DATA TO EXAMINE:
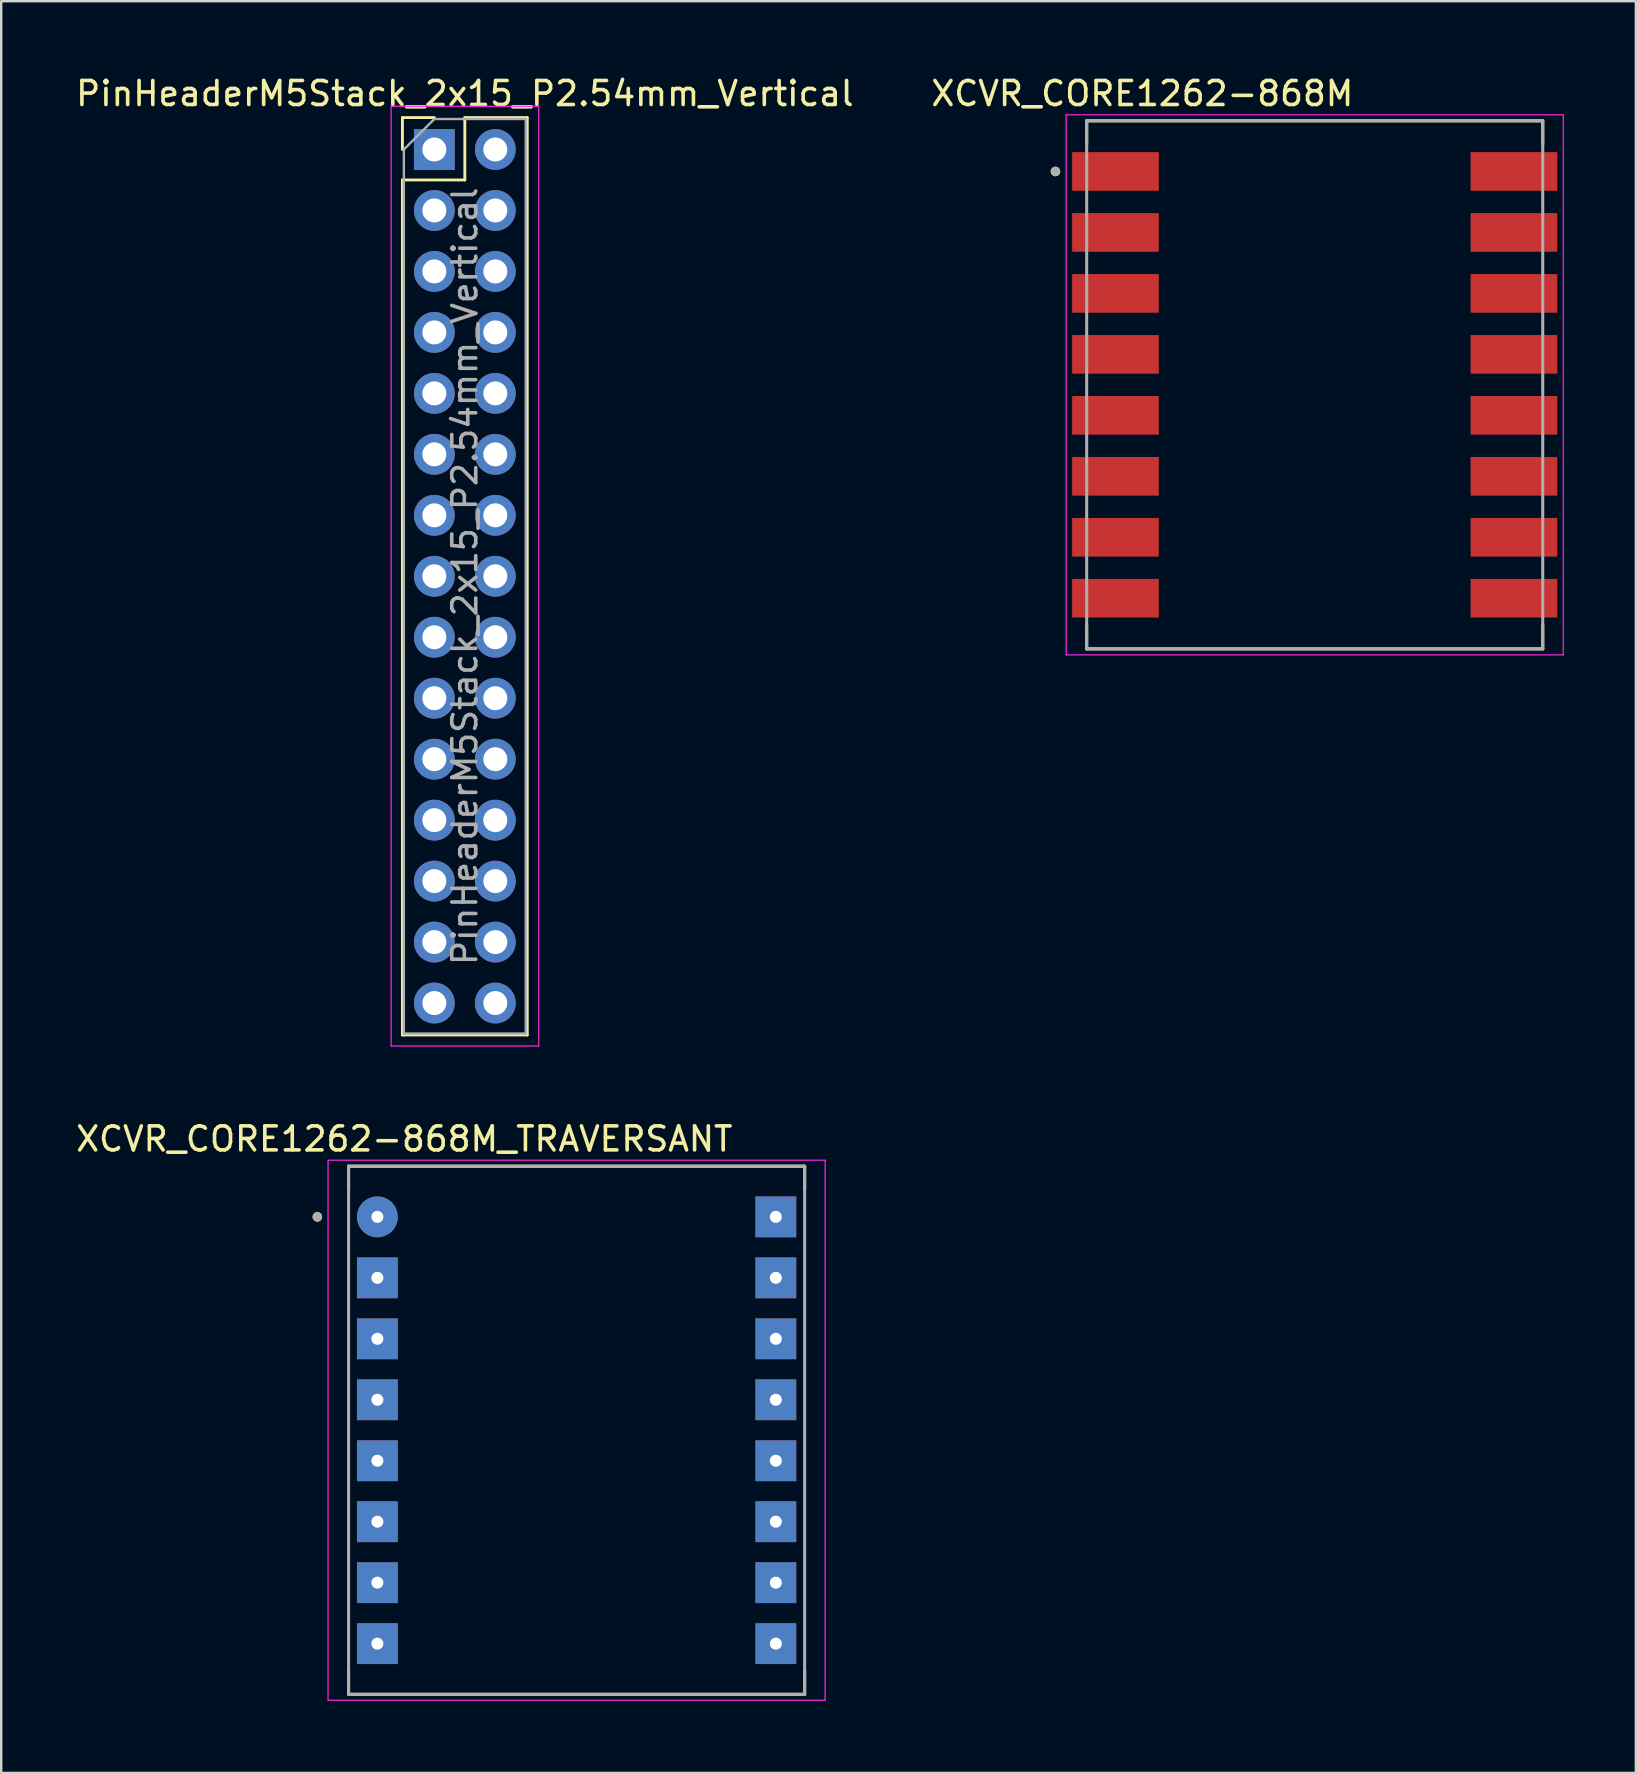
<source format=kicad_pcb>
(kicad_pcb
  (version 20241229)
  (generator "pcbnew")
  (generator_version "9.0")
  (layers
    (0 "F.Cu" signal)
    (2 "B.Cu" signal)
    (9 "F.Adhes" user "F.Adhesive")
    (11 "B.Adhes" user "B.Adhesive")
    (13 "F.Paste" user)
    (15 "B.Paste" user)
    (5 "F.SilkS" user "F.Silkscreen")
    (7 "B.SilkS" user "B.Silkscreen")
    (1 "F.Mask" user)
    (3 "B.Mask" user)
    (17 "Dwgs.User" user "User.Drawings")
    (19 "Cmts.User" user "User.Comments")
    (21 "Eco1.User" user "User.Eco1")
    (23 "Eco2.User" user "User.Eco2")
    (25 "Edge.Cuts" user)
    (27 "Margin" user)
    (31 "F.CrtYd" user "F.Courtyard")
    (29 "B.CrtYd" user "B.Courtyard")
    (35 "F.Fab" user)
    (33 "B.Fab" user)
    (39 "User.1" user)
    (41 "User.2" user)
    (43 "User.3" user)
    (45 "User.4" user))
  (footprint "XCVR_CORE1262-868M_TRAVERSANT"
    (layer "F.Cu")
    (at 20.972 56.536)
    (property "Reference" "XCVR_CORE1262-868M_TRAVERSANT" (at -7.18 -12.135 0) (layer "F.SilkS") (effects (font (size 1 1) (thickness 0.15))))
    (attr smd)
    (fp_line (start -9.5 -11) (end -9.5 -10.015) (stroke (width 0.127) (type solid)) (layer "F.SilkS"))
    (fp_line (start -9.5 -11) (end 9.5 -11) (stroke (width 0.127) (type solid)) (layer "F.SilkS"))
    (fp_line (start -9.5 11) (end -9.5 10.015) (stroke (width 0.127) (type solid)) (layer "F.SilkS"))
    (fp_line (start -9.5 11) (end 9.5 11) (stroke (width 0.127) (type solid)) (layer "F.SilkS"))
    (fp_line (start 9.5 -11) (end 9.5 -10.015) (stroke (width 0.127) (type solid)) (layer "F.SilkS"))
    (fp_line (start 9.5 11) (end 9.5 10.015) (stroke (width 0.127) (type solid)) (layer "F.SilkS"))
    (fp_circle (center -10.8 -8.89) (end -10.7 -8.89) (stroke (width 0.2) (type solid)) (fill no) (layer "F.SilkS"))
    (fp_line (start -10.355 -11.25) (end 10.355 -11.25) (stroke (width 0.05) (type solid)) (layer "F.CrtYd"))
    (fp_line (start -10.355 11.25) (end -10.355 -11.25) (stroke (width 0.05) (type solid)) (layer "F.CrtYd"))
    (fp_line (start 10.355 -11.25) (end 10.355 11.25) (stroke (width 0.05) (type solid)) (layer "F.CrtYd"))
    (fp_line (start 10.355 11.25) (end -10.355 11.25) (stroke (width 0.05) (type solid)) (layer "F.CrtYd"))
    (fp_line (start -9.5 -11) (end 9.5 -11) (stroke (width 0.127) (type solid)) (layer "F.Fab"))
    (fp_line (start -9.5 11) (end -9.5 -11) (stroke (width 0.127) (type solid)) (layer "F.Fab"))
    (fp_line (start 9.5 -11) (end 9.5 11) (stroke (width 0.127) (type solid)) (layer "F.Fab"))
    (fp_line (start 9.5 11) (end -9.5 11) (stroke (width 0.127) (type solid)) (layer "F.Fab"))
    (fp_circle (center -10.8 -8.89) (end -10.7 -8.89) (stroke (width 0.2) (type solid)) (fill no) (layer "F.Fab"))
    (pad "1" thru_hole circle (at -8.3 -8.89) (size 1.7 1.7) (drill 0.5) (layers "*.Cu" "*.Mask"))
    (pad "2" thru_hole rect (at -8.3 -6.35) (size 1.7 1.7) (drill 0.5) (layers "*.Cu" "*.Mask"))
    (pad "3" thru_hole rect (at -8.3 -3.81) (size 1.7 1.7) (drill 0.5) (layers "*.Cu" "*.Mask"))
    (pad "4" thru_hole rect (at -8.3 -1.27) (size 1.7 1.7) (drill 0.5) (layers "*.Cu" "*.Mask"))
    (pad "5" thru_hole rect (at -8.3 1.27) (size 1.7 1.7) (drill 0.5) (layers "*.Cu" "*.Mask"))
    (pad "6" thru_hole rect (at -8.3 3.81) (size 1.7 1.7) (drill 0.5) (layers "*.Cu" "*.Mask"))
    (pad "7" thru_hole rect (at -8.3 6.35) (size 1.7 1.7) (drill 0.5) (layers "*.Cu" "*.Mask"))
    (pad "8" thru_hole rect (at -8.3 8.89) (size 1.7 1.7) (drill 0.5) (layers "*.Cu" "*.Mask"))
    (pad "9" thru_hole rect (at 8.3 8.89) (size 1.7 1.7) (drill 0.5) (layers "*.Cu" "*.Mask"))
    (pad "10" thru_hole rect (at 8.3 6.35) (size 1.7 1.7) (drill 0.5) (layers "*.Cu" "*.Mask"))
    (pad "11" thru_hole rect (at 8.3 3.81) (size 1.7 1.7) (drill 0.5) (layers "*.Cu" "*.Mask"))
    (pad "12" thru_hole rect (at 8.3 1.27) (size 1.7 1.7) (drill 0.5) (layers "*.Cu" "*.Mask"))
    (pad "13" thru_hole rect (at 8.3 -1.27) (size 1.7 1.7) (drill 0.5) (layers "*.Cu" "*.Mask"))
    (pad "14" thru_hole rect (at 8.3 -3.81) (size 1.7 1.7) (drill 0.5) (layers "*.Cu" "*.Mask"))
    (pad "15" thru_hole rect (at 8.3 -6.35) (size 1.7 1.7) (drill 0.5) (layers "*.Cu" "*.Mask"))
    (pad "16" thru_hole rect (at 8.3 -8.89) (size 1.7 1.7) (drill 0.5) (layers "*.Cu" "*.Mask")))
  (footprint "PinHeaderM5Stack_2x15_P2.54mm_Vertical"
    (layer "F.Cu")
    (at 15.045 3.178)
    (property "Reference" "PinHeaderM5Stack_2x15_P2.54mm_Vertical" (at 1.27 -2.33 0) (layer "F.SilkS") (effects (font (size 1 1) (thickness 0.15))))
    (attr through_hole)
    (fp_line (start -1.33 -1.33) (end 0 -1.33) (stroke (width 0.12) (type solid)) (layer "F.SilkS"))
    (fp_line (start -1.33 0) (end -1.33 -1.33) (stroke (width 0.12) (type solid)) (layer "F.SilkS"))
    (fp_line (start -1.33 1.27) (end -1.33 36.89) (stroke (width 0.12) (type solid)) (layer "F.SilkS"))
    (fp_line (start -1.33 1.27) (end 1.27 1.27) (stroke (width 0.12) (type solid)) (layer "F.SilkS"))
    (fp_line (start -1.33 36.89) (end 3.87 36.89) (stroke (width 0.12) (type solid)) (layer "F.SilkS"))
    (fp_line (start 1.27 -1.33) (end 3.87 -1.33) (stroke (width 0.12) (type solid)) (layer "F.SilkS"))
    (fp_line (start 1.27 1.27) (end 1.27 -1.33) (stroke (width 0.12) (type solid)) (layer "F.SilkS"))
    (fp_line (start 3.87 -1.33) (end 3.87 36.89) (stroke (width 0.12) (type solid)) (layer "F.SilkS"))
    (fp_line (start -1.8 -1.8) (end -1.8 37.35) (stroke (width 0.05) (type solid)) (layer "F.CrtYd"))
    (fp_line (start -1.8 37.35) (end 4.35 37.35) (stroke (width 0.05) (type solid)) (layer "F.CrtYd"))
    (fp_line (start 4.35 -1.8) (end -1.8 -1.8) (stroke (width 0.05) (type solid)) (layer "F.CrtYd"))
    (fp_line (start 4.35 37.35) (end 4.35 -1.8) (stroke (width 0.05) (type solid)) (layer "F.CrtYd"))
    (fp_line (start -1.27 0) (end 0 -1.27) (stroke (width 0.1) (type solid)) (layer "F.Fab"))
    (fp_line (start -1.27 36.83) (end -1.27 0) (stroke (width 0.1) (type solid)) (layer "F.Fab"))
    (fp_line (start 0 -1.27) (end 3.81 -1.27) (stroke (width 0.1) (type solid)) (layer "F.Fab"))
    (fp_line (start 3.81 -1.27) (end 3.81 36.83) (stroke (width 0.1) (type solid)) (layer "F.Fab"))
    (fp_line (start 3.81 36.83) (end -1.27 36.83) (stroke (width 0.1) (type solid)) (layer "F.Fab"))
    (fp_text user "${REFERENCE}" (at 1.27 17.78 90) (layer "F.Fab") (effects (font (size 1 1) (thickness 0.15))))
    (pad "1" thru_hole rect (at 0 0) (size 1.7 1.7) (drill 1) (layers "*.Cu" "*.Mask"))
    (pad "2" thru_hole oval (at 0 2.54) (size 1.7 1.7) (drill 1) (layers "*.Cu" "*.Mask"))
    (pad "3" thru_hole oval (at 0 5.08) (size 1.7 1.7) (drill 1) (layers "*.Cu" "*.Mask"))
    (pad "4" thru_hole oval (at 2.54 17.78) (size 1.7 1.7) (drill 1) (layers "*.Cu" "*.Mask"))
    (pad "5" thru_hole oval (at 2.54 22.86) (size 1.7 1.7) (drill 1) (layers "*.Cu" "*.Mask"))
    (pad "7" thru_hole oval (at 0 15.24) (size 1.7 1.7) (drill 1) (layers "*.Cu" "*.Mask"))
    (pad "8" thru_hole oval (at 0 17.78) (size 1.7 1.7) (drill 1) (layers "*.Cu" "*.Mask"))
    (pad "9" thru_hole oval (at 0 20.32) (size 1.7 1.7) (drill 1) (layers "*.Cu" "*.Mask"))
    (pad "10" thru_hole oval (at 0 22.86) (size 1.7 1.7) (drill 1) (layers "*.Cu" "*.Mask"))
    (pad "11" thru_hole oval (at 2.54 27.94) (size 1.7 1.7) (drill 1) (layers "*.Cu" "*.Mask"))
    (pad "12" thru_hole oval (at 0 27.94) (size 1.7 1.7) (drill 1) (layers "*.Cu" "*.Mask"))
    (pad "13" thru_hole oval (at 0 30.48) (size 1.7 1.7) (drill 1) (layers "*.Cu" "*.Mask"))
    (pad "14" thru_hole oval (at 0 33.02) (size 1.7 1.7) (drill 1) (layers "*.Cu" "*.Mask"))
    (pad "15" thru_hole oval (at 0 35.56) (size 1.7 1.7) (drill 1) (layers "*.Cu" "*.Mask"))
    (pad "18" thru_hole oval (at 0 12.7) (size 1.7 1.7) (drill 1) (layers "*.Cu" "*.Mask"))
    (pad "19" thru_hole oval (at 2.54 25.4) (size 1.7 1.7) (drill 1) (layers "*.Cu" "*.Mask"))
    (pad "21" thru_hole oval (at 2.54 12.7) (size 1.7 1.7) (drill 1) (layers "*.Cu" "*.Mask"))
    (pad "22" thru_hole oval (at 2.54 15.24) (size 1.7 1.7) (drill 1) (layers "*.Cu" "*.Mask"))
    (pad "23" thru_hole oval (at 0 7.62) (size 1.7 1.7) (drill 1) (layers "*.Cu" "*.Mask"))
    (pad "24" thru_hole oval (at 2.54 20.32) (size 1.7 1.7) (drill 1) (layers "*.Cu" "*.Mask"))
    (pad "25" thru_hole oval (at 2.54 7.62) (size 1.7 1.7) (drill 1) (layers "*.Cu" "*.Mask"))
    (pad "26" thru_hole oval (at 2.54 10.16) (size 1.7 1.7) (drill 1) (layers "*.Cu" "*.Mask"))
    (pad "27" thru_hole oval (at 0 25.4) (size 1.7 1.7) (drill 1) (layers "*.Cu" "*.Mask"))
    (pad "28" thru_hole oval (at 2.54 30.48) (size 1.7 1.7) (drill 1) (layers "*.Cu" "*.Mask"))
    (pad "29" thru_hole oval (at 2.54 33.02) (size 1.7 1.7) (drill 1) (layers "*.Cu" "*.Mask"))
    (pad "30" thru_hole oval (at 2.54 35.56) (size 1.7 1.7) (drill 1) (layers "*.Cu" "*.Mask"))
    (pad "35" thru_hole oval (at 2.54 0) (size 1.7 1.7) (drill 1) (layers "*.Cu" "*.Mask"))
    (pad "36" thru_hole oval (at 2.54 2.54) (size 1.7 1.7) (drill 1) (layers "*.Cu" "*.Mask"))
    (pad "37" thru_hole oval (at 2.54 5.08) (size 1.7 1.7) (drill 1) (layers "*.Cu" "*.Mask"))
    (pad "38" thru_hole oval (at 0 10.16) (size 1.7 1.7) (drill 1) (layers "*.Cu" "*.Mask")))
  (footprint "XCVR_CORE1262-868M"
    (layer "F.Cu")
    (at 51.722 12.983)
    (property "Reference" "XCVR_CORE1262-868M" (at -7.18 -12.135 0) (layer "F.SilkS") (effects (font (size 1 1) (thickness 0.15))))
    (attr smd)
    (fp_line (start -9.5 -11) (end -9.5 -10.015) (stroke (width 0.127) (type solid)) (layer "F.SilkS"))
    (fp_line (start -9.5 -11) (end 9.5 -11) (stroke (width 0.127) (type solid)) (layer "F.SilkS"))
    (fp_line (start -9.5 11) (end -9.5 10.015) (stroke (width 0.127) (type solid)) (layer "F.SilkS"))
    (fp_line (start -9.5 11) (end 9.5 11) (stroke (width 0.127) (type solid)) (layer "F.SilkS"))
    (fp_line (start 9.5 -11) (end 9.5 -10.015) (stroke (width 0.127) (type solid)) (layer "F.SilkS"))
    (fp_line (start 9.5 11) (end 9.5 10.015) (stroke (width 0.127) (type solid)) (layer "F.SilkS"))
    (fp_circle (center -10.8 -8.89) (end -10.7 -8.89) (stroke (width 0.2) (type solid)) (fill no) (layer "F.SilkS"))
    (fp_line (start -10.355 -11.25) (end 10.355 -11.25) (stroke (width 0.05) (type solid)) (layer "F.CrtYd"))
    (fp_line (start -10.355 11.25) (end -10.355 -11.25) (stroke (width 0.05) (type solid)) (layer "F.CrtYd"))
    (fp_line (start 10.355 -11.25) (end 10.355 11.25) (stroke (width 0.05) (type solid)) (layer "F.CrtYd"))
    (fp_line (start 10.355 11.25) (end -10.355 11.25) (stroke (width 0.05) (type solid)) (layer "F.CrtYd"))
    (fp_line (start -9.5 -11) (end 9.5 -11) (stroke (width 0.127) (type solid)) (layer "F.Fab"))
    (fp_line (start -9.5 11) (end -9.5 -11) (stroke (width 0.127) (type solid)) (layer "F.Fab"))
    (fp_line (start 9.5 -11) (end 9.5 11) (stroke (width 0.127) (type solid)) (layer "F.Fab"))
    (fp_line (start 9.5 11) (end -9.5 11) (stroke (width 0.127) (type solid)) (layer "F.Fab"))
    (fp_circle (center -10.8 -8.89) (end -10.7 -8.89) (stroke (width 0.2) (type solid)) (fill no) (layer "F.Fab"))
    (pad "1" smd rect (at -8.3 -8.89) (size 3.61 1.61) (layers "F.Cu" "F.Mask" "F.Paste"))
    (pad "2" smd rect (at -8.3 -6.35) (size 3.61 1.61) (layers "F.Cu" "F.Mask" "F.Paste"))
    (pad "3" smd rect (at -8.3 -3.81) (size 3.61 1.61) (layers "F.Cu" "F.Mask" "F.Paste"))
    (pad "4" smd rect (at -8.3 -1.27) (size 3.61 1.61) (layers "F.Cu" "F.Mask" "F.Paste"))
    (pad "5" smd rect (at -8.3 1.27) (size 3.61 1.61) (layers "F.Cu" "F.Mask" "F.Paste"))
    (pad "6" smd rect (at -8.3 3.81) (size 3.61 1.61) (layers "F.Cu" "F.Mask" "F.Paste"))
    (pad "7" smd rect (at -8.3 6.35) (size 3.61 1.61) (layers "F.Cu" "F.Mask" "F.Paste"))
    (pad "8" smd rect (at -8.3 8.89) (size 3.61 1.61) (layers "F.Cu" "F.Mask" "F.Paste"))
    (pad "9" smd rect (at 8.3 8.89) (size 3.61 1.61) (layers "F.Cu" "F.Mask" "F.Paste"))
    (pad "10" smd rect (at 8.3 6.35) (size 3.61 1.61) (layers "F.Cu" "F.Mask" "F.Paste"))
    (pad "11" smd rect (at 8.3 3.81) (size 3.61 1.61) (layers "F.Cu" "F.Mask" "F.Paste"))
    (pad "12" smd rect (at 8.3 1.27) (size 3.61 1.61) (layers "F.Cu" "F.Mask" "F.Paste"))
    (pad "13" smd rect (at 8.3 -1.27) (size 3.61 1.61) (layers "F.Cu" "F.Mask" "F.Paste"))
    (pad "14" smd rect (at 8.3 -3.81) (size 3.61 1.61) (layers "F.Cu" "F.Mask" "F.Paste"))
    (pad "15" smd rect (at 8.3 -6.35) (size 3.61 1.61) (layers "F.Cu" "F.Mask" "F.Paste"))
    (pad "16" smd rect (at 8.3 -8.89) (size 3.61 1.61) (layers "F.Cu" "F.Mask" "F.Paste")))
  (gr_rect
    (start -3 -3)
    (end 65.102 70.811)
    (stroke (width 0.1) (type default))
    (fill no)
    (layer "Edge.Cuts")))
</source>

ASSIGNMENT: Take the line above containing "(at 0 27.94)", the line containing "(at 0 35.56)", and all lines in between, and copy them exactly without anything else.

RESPONSE BELOW:
    (pad "12" thru_hole oval (at 0 27.94) (size 1.7 1.7) (drill 1) (layers "*.Cu" "*.Mask"))
    (pad "13" thru_hole oval (at 0 30.48) (size 1.7 1.7) (drill 1) (layers "*.Cu" "*.Mask"))
    (pad "14" thru_hole oval (at 0 33.02) (size 1.7 1.7) (drill 1) (layers "*.Cu" "*.Mask"))
    (pad "15" thru_hole oval (at 0 35.56) (size 1.7 1.7) (drill 1) (layers "*.Cu" "*.Mask"))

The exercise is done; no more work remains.